THINGS TO DO:
1. In the legal passage, whose care sets the standard that doctors must meet under Section 6-5-484?
2. Say whether each statement agrees with the legal passage, and quote the words that decide it.
(a) A plaintiff must produce evidence of the doctor's deviation from the standard of care.
(b) The standard of care is measured against physicians in the local medical community.
(c) The plaintiff's evidence may support several theories of causation equally.

SOURCE DOCUMENT:

━━━━━━━━

Section 6-5-484, Code of Alabama (1975), as we have construed it, imposes a legal duty upon doctors to exercise the degree of reasonable care, diligence, and skill that reasonably competent physicians in the national medical community would ordinarily exercise when acting in the same or similar circumstances. Keebler v. Winfield Carraway Hospital, 531 So.2d 841 (Ala.1988). To recover damages for an alleged breach of this duty, a plaintiff must produce evidence that establishes 1) the appropriate standard of care, Keebler, supra; Dobbs v. Smith, 514 So.2d 871 (Ala.1987), 2) the doctor's deviation from that standard, Keebler; Dobbs, and 3) a proximate causal connection between the doctor's act or omission constituting the breach and the injury sustained by the plaintiff. Ensor v. Wilson, 519 So.2d 1244 (Ala.1987); Howard v. Mitchell, 492 So.2d 1018 (Ala.1986). To present a jury question, the plaintiff must adduce some evidence indicating that the alleged negligence (the breach of the appropriate standard of care) probably caused the injury. A mere possibility is insufficient. The evidence produced by the plaintiff must have "selective application" to one theory of causation. Howard, supra; Williams v. Bhoopathi, 474 So.2d 690 (Ala.1985).

━━━━━━━━

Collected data
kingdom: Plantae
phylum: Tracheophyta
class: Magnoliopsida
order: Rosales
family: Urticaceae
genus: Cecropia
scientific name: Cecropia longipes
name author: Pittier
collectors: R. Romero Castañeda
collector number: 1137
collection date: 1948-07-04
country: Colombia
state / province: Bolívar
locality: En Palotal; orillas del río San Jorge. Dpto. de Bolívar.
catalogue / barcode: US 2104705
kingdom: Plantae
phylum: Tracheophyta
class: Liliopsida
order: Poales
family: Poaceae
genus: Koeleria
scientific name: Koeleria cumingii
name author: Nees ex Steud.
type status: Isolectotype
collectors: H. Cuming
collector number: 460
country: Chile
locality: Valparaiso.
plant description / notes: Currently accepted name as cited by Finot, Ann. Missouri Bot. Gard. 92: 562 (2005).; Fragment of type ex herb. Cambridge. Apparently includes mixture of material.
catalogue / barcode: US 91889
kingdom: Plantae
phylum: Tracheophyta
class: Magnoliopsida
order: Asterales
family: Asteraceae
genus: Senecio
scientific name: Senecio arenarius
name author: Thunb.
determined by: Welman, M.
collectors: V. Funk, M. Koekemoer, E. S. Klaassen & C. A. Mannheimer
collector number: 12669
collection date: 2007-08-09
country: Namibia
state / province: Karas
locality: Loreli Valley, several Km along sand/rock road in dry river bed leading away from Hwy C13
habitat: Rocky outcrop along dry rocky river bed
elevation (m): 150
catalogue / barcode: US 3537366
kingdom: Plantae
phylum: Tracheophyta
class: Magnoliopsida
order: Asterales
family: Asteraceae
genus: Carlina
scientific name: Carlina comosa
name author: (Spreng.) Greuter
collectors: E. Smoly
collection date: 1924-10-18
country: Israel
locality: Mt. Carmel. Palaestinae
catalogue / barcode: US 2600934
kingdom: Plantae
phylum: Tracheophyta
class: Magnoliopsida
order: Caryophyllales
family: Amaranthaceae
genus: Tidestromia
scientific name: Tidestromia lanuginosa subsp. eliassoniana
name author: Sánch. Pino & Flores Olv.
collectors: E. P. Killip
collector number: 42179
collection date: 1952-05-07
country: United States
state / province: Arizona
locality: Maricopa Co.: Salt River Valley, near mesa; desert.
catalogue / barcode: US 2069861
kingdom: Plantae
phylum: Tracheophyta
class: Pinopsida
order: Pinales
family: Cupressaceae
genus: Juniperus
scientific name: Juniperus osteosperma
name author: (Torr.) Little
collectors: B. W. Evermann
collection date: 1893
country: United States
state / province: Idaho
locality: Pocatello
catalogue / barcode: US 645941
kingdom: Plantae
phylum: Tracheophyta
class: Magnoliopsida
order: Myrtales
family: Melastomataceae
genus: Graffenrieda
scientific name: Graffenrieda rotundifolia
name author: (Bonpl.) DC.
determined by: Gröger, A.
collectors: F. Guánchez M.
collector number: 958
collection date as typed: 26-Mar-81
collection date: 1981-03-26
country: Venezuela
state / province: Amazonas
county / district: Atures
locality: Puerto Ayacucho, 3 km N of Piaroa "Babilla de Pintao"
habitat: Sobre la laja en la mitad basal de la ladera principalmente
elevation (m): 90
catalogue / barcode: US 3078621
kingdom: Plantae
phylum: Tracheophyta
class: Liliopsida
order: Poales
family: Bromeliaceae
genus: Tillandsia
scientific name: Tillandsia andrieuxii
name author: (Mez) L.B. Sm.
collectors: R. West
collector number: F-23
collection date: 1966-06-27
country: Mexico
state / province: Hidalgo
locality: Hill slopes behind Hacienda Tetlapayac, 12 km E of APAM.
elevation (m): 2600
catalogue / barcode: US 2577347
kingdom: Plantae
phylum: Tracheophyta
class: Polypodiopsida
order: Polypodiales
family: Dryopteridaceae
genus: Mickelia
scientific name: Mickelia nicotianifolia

━━━━━━━━

SOLUTIONS TO EACH TASK:
1. It is the care that reasonably competent physicians in the national medical community would ordinarily exercise in the same or similar circumstances.

2.
(a) Yes: "2) the doctor's deviation from that standard"
(b) No: "reasonably competent physicians in the national medical community"
(c) No: "The evidence produced by the plaintiff must have "selective application" to one theory of causation."